Do you remember the interview with Michael Behe? It seems that Sutherland can be remarkably stupid at times; either that or he can’t be arsed to do his research properly.
Yes I do. I thought of it – didn’t link to it because it’s on a different subject.
It’s odd about his occasional credulity or whatever it is – because he’s not a bit stupid most of the time. Maybe he’s bad at interviewing? Or has blind spots on these particular subjects?
I don’t react nearly as charitably as you do to Sutherland, OB. I’m no longer a regular reader of the Guardian, and I’m not familiar with him. It seemed to me he was making typically pseudoleft criticisms in their typically unthinking way. E.g. But are the Islamic nations as culturally monolithic as Chesler suggests? when he hasn’t shown Chesler to be making such a suggestion. And yet he doesn’t follow up when she gives an answer about Iraq that doesn’t respond to the question of women’s rights in Iraq.
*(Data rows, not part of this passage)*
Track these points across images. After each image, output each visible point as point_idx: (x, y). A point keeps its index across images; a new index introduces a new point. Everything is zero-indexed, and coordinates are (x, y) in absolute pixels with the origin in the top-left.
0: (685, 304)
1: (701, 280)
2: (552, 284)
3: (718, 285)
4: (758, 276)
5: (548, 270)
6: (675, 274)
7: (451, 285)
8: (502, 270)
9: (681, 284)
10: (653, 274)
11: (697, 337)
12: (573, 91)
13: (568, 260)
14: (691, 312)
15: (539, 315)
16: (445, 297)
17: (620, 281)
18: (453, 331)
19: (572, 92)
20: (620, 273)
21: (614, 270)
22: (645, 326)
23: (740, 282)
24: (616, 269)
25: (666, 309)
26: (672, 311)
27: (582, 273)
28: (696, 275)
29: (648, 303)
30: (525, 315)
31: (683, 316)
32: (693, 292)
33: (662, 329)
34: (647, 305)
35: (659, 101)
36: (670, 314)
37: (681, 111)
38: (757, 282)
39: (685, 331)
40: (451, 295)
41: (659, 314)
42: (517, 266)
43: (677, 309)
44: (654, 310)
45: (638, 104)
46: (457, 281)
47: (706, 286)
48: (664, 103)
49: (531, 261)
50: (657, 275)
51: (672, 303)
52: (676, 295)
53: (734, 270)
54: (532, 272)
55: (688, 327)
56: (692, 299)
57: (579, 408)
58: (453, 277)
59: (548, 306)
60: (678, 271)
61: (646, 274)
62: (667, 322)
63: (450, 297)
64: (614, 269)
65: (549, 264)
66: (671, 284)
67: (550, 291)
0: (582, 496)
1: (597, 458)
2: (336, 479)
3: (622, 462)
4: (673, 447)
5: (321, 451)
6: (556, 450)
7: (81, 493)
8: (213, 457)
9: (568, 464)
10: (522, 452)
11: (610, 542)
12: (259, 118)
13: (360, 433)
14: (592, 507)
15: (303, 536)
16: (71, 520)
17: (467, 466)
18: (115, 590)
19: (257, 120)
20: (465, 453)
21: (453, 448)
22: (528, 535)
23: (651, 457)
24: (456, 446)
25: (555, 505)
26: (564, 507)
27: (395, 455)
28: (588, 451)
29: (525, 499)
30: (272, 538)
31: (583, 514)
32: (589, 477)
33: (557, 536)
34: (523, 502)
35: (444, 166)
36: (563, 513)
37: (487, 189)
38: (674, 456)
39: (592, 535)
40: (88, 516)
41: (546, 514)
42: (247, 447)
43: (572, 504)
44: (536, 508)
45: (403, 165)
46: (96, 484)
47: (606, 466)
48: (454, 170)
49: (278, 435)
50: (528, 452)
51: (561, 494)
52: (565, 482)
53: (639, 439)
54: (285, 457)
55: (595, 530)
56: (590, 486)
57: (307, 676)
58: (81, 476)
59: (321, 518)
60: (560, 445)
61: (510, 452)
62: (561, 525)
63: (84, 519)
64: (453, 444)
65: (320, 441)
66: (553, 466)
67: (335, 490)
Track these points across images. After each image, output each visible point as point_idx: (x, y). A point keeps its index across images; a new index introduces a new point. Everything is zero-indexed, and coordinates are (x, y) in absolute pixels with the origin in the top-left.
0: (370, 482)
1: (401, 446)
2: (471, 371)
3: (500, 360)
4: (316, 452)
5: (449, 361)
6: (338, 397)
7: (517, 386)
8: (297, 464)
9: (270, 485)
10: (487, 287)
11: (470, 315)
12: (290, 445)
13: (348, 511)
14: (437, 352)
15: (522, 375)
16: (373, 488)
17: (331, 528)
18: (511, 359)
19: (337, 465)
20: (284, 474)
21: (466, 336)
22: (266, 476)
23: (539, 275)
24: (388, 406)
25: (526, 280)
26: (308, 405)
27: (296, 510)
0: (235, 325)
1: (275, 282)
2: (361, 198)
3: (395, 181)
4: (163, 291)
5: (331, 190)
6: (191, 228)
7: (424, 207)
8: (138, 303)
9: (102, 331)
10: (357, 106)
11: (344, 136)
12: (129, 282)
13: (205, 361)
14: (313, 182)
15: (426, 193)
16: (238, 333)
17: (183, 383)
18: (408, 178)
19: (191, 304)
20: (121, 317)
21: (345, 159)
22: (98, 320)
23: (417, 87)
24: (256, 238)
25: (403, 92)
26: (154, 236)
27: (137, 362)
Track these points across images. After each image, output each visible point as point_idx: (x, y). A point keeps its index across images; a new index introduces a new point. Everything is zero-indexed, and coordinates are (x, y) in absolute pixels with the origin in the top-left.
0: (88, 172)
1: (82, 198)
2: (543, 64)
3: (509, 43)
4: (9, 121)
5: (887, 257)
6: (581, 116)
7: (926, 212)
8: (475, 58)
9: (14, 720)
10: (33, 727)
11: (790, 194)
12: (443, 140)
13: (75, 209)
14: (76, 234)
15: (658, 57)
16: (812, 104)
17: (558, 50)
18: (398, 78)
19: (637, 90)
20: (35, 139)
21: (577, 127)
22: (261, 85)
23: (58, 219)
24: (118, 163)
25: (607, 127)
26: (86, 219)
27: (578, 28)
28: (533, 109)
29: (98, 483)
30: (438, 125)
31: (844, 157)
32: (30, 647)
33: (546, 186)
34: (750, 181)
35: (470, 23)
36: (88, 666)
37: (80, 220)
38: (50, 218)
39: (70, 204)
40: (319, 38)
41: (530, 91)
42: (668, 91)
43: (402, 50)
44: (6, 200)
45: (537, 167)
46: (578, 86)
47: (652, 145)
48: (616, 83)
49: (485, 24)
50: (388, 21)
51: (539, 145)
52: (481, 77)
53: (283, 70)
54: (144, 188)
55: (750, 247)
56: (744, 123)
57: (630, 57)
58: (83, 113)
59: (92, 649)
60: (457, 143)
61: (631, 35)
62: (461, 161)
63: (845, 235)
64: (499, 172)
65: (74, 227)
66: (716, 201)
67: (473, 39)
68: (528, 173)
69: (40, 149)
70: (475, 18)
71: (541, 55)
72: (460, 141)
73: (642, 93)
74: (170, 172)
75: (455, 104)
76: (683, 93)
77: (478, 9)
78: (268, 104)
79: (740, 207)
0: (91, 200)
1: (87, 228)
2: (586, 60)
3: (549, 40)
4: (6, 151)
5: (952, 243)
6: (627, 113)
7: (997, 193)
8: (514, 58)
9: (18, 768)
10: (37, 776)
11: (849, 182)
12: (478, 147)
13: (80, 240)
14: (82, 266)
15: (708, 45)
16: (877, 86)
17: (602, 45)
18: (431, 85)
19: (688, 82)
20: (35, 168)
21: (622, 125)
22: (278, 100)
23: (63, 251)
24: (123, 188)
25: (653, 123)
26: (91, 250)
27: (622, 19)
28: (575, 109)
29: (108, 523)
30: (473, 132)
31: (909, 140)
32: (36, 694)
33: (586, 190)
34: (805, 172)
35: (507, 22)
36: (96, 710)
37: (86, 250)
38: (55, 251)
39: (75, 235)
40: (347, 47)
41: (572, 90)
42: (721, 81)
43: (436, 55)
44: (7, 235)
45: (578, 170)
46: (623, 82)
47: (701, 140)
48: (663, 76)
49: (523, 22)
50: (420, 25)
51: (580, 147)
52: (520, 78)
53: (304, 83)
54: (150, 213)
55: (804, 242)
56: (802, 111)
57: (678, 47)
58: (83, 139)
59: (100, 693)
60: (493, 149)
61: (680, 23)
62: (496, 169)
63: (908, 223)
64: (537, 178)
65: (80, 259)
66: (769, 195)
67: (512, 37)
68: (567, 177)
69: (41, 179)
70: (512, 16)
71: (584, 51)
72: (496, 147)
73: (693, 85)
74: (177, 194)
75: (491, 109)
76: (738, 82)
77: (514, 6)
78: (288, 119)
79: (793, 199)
That makes me think he is going through the motions and perhaps not too enthusiastic one way or the other. Similarly, he accuses her of inconsistency with nothing, at least in the text as published to substantiate it:
All in all, though, he seems to let her speak and let her make her points.
I recall a few years ago J Sutherland wrote one of his many pieces for the Guardian, this one on how to earn decent money as an academic. It was, I suppose, meant to be a little tongue-in-cheek, but it suggested a willingness to resort to hack-work which interviews like this, and some of his other recent productions, have confirmed. He seems to be the kind of professional commentator — and what, after all is his area of expertise? Eng. Lit., that fount of moral and political wisdom — whose fame resides in his willingness to produce work quickly for commercial publication. Nice for him, but to what consideration does it entitle him?
I must stand up, however meekly, and defend Sutherland qua Victorianist–he wrote one of the sacred texts of Victorian studies and has been hugely influential in the area of publishing history.
That being said, the stuff he does for the Guardian is, well, not as good as one might desire.
Thank you, Miriam – I kind of wanted someone to defend Sutherland who could do it with knowledge I don’t have.
I have to admit to a possibly debased taste for his two little Oxford Classics books on nagging questions in English novels.
But yeh, he does seem to go into over-relaxed mode for the Guardian. (Is it part of the job specification there, one wonders?)